It has been about a month since the last earnings report for Oracle (ORCL - Free Report) . Shares have added about 5.5% in that time frame, outperforming the S&P 500.
Will the recent positive trend continue leading up to its next earnings release, or is Oracle due for a pullback? Before we dive into how investors and analysts have reacted as of late, let's take a quick look at the most recent earnings report in order to get a better handle on the important catalysts.
Oracle Tops Q2 Earnings Estimates, Revenues In Line
Oracle Corporation reported modest second-quarter fiscal 2019 results. Non-GAAP earnings of 80 cents per share surpassed the Zacks Consensus Estimate of 78 cents. Revenues of $9.562 billion were almost in line with the Zacks Consensus Estimate of $9.535 billion.
Earnings increased approximately 16% from the year-ago quarter (up 19% in cc). Further, revenues were almost flat year over year and increased 2% in cc. This was towards the higher range of management’s guidance of 0-2%.
The company had adopted a new Accounting Standards Codification ("ASC") 606 using full retrospective method in the fourth quarter.
In first-quarter fiscal 2019, Oracle launched a bring-your-own-license (BYOL) program which enables customers to shift their existing on-premise licenses to the Oracle Cloud. In doing so, Oracle claims that licenses covered by the BYOL program can neither be defined as on-premise nor as cloud.

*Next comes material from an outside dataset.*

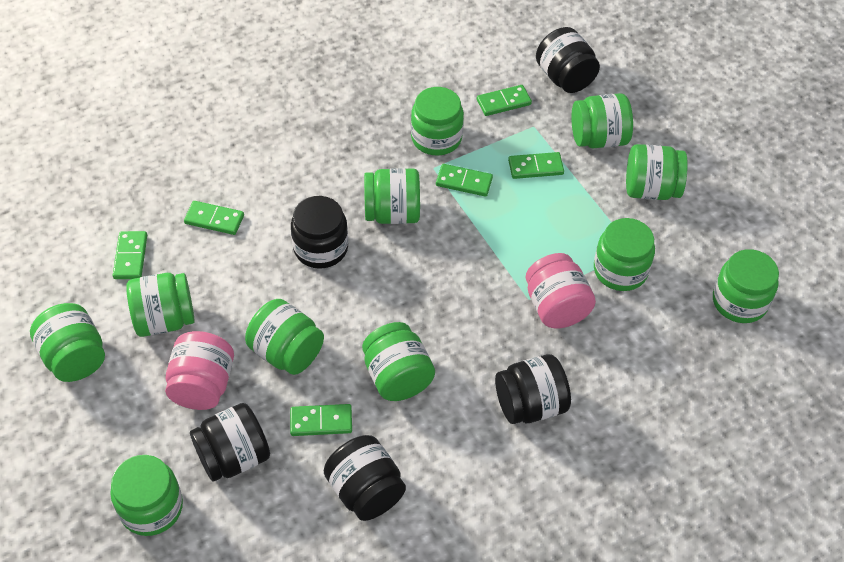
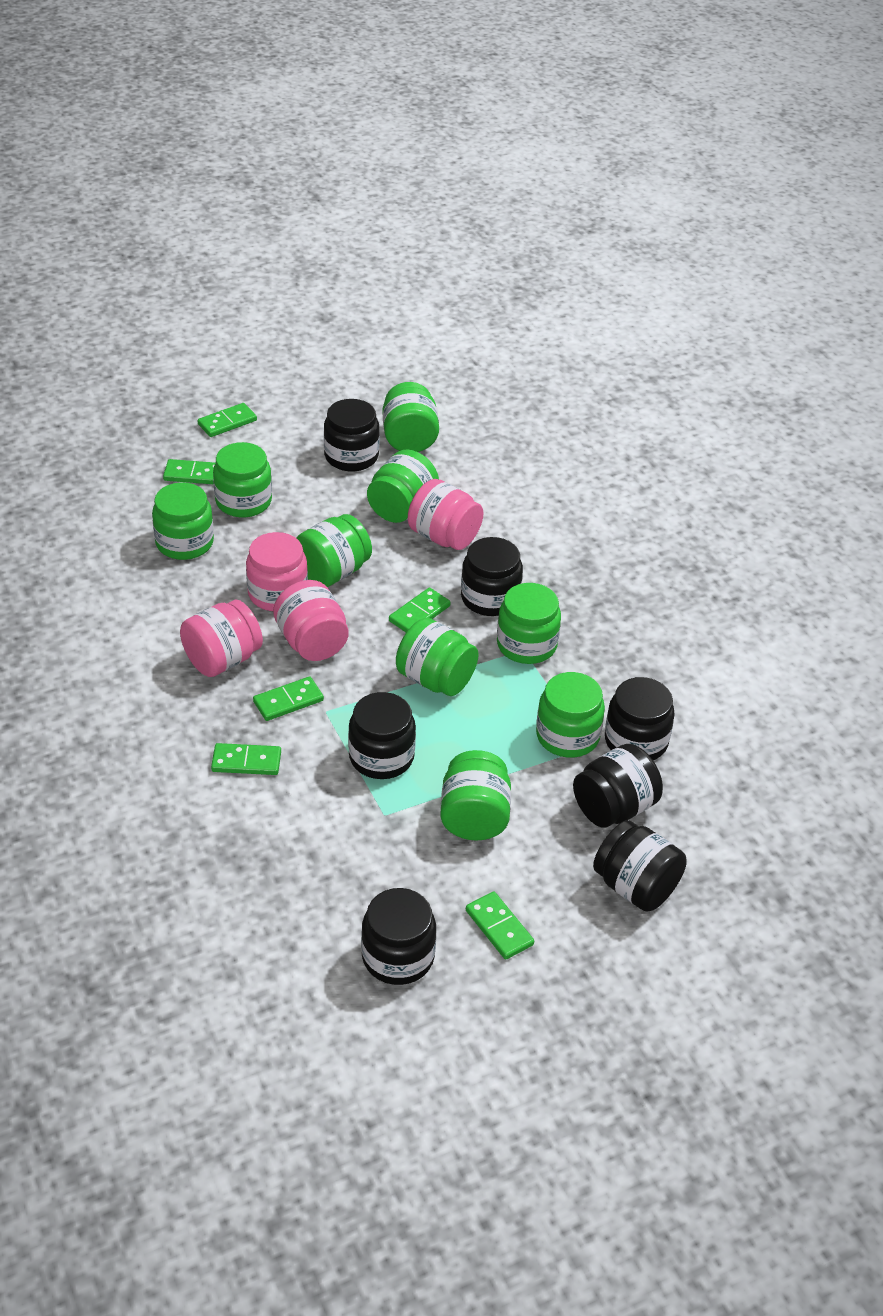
black jar: 5 -> 7
green jar: 11 -> 9
pink jar: 2 -> 4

Consequently, the company started reporting its new software licenses under its new Cloud license and on-premise license segment. Further, the company merged its Cloud SaaS, Cloud PaaS and IaaS along with its software license updates and product support into Cloud services and license support.
Cloud Drove the Top Line
Oracle’s top-line growth benefited from the ongoing cloud-based momentum. Total cloud services and license support revenues (69% of total revenues) for the quarter advanced 3% (5% in constant currency) to $6.64 billion.
However, total cloud license and on-premise license decreased 9% year over year (6% in constant currency) to $1.22 billion.
Management announced that Fusion ERP and Fusion HCM is more than $2.6 billion in the 12 months period. Fusion ERP was up 44% for the full year. NetSuite ERP revenue increased 25%.
Further, the next-generation autonomous database launched by Oracle, which is supported by machine learning, is now available. This is a key catalyst for the company. Management believes that the new database will improve Oracle’s competitive position in the cloud against Amazon Web Services (“AWS”).
The company’s tech ecosystem is $21 billion in the past 12 months. BYOL remains strong fueled by new database license and support revenues, both of which were up low-single digits.
Total hardware revenues were down 5% (3% in cc) year over year and came in at $$891 million. Services revenues decreased 5% (2% in cc) to $817 million.
Non-GAAP operating expenses, as percentage of revenues, increased 70 basis points (bps) to 57.3%.
As a result, non-GAAP operating income during the reported quarter came in at $4.08 billion, down 2% from last year. Non-GAAP operating margin was flat year over year and came in at 43%.
Balance Sheet & Cash Flow
As of Nov 30, 2018, Oracle had cash & cash equivalents and marketable securities of $49.39 billion, down from $60.1 billion sequentially. Operating cash flow for the trailing four quarters was $15.2 billion, while free cash flow was $13.8 billion.
Share Repurchases & Dividends Continue
Oracle repurchased around 203 million shares worth $10 billion during the reported quarter. Over the last 12 months, the company repurchased 602 million shares. The company also declared a quarterly dividend of 19 cents per share, payable on Jan 30, 2019.
For the third quarter of 2019, total revenues are anticipated to grow in the range of 2-4% in cc.
Non-GAAP earnings are anticipated to be between 83 cents and 85 cents for the third quarter, while in constant currency non-GAAP earnings is expected to be in the range of 86 cents and 88 cents.
How Have Estimates Been Moving Since Then?
In the past month, investors have witnessed a downward trend in fresh estimates.
At this time, Oracle has a subpar Growth Score of D, however its Momentum Score is doing a bit better with a C. Following the exact same course, the stock was allocated a grade of C on the value side, putting it in the middle 20% for this investment strategy.
Overall, the stock has an aggregate VGM Score of C. If you aren't focused on one strategy, this score is the one you should be interested in.
Estimates have been broadly trending downward for the stock, and the magnitude of these revisions indicates a downward shift. Notably, Oracle has a Zacks Rank #3 (Hold). We expect an in-line return from the stock in the next few months.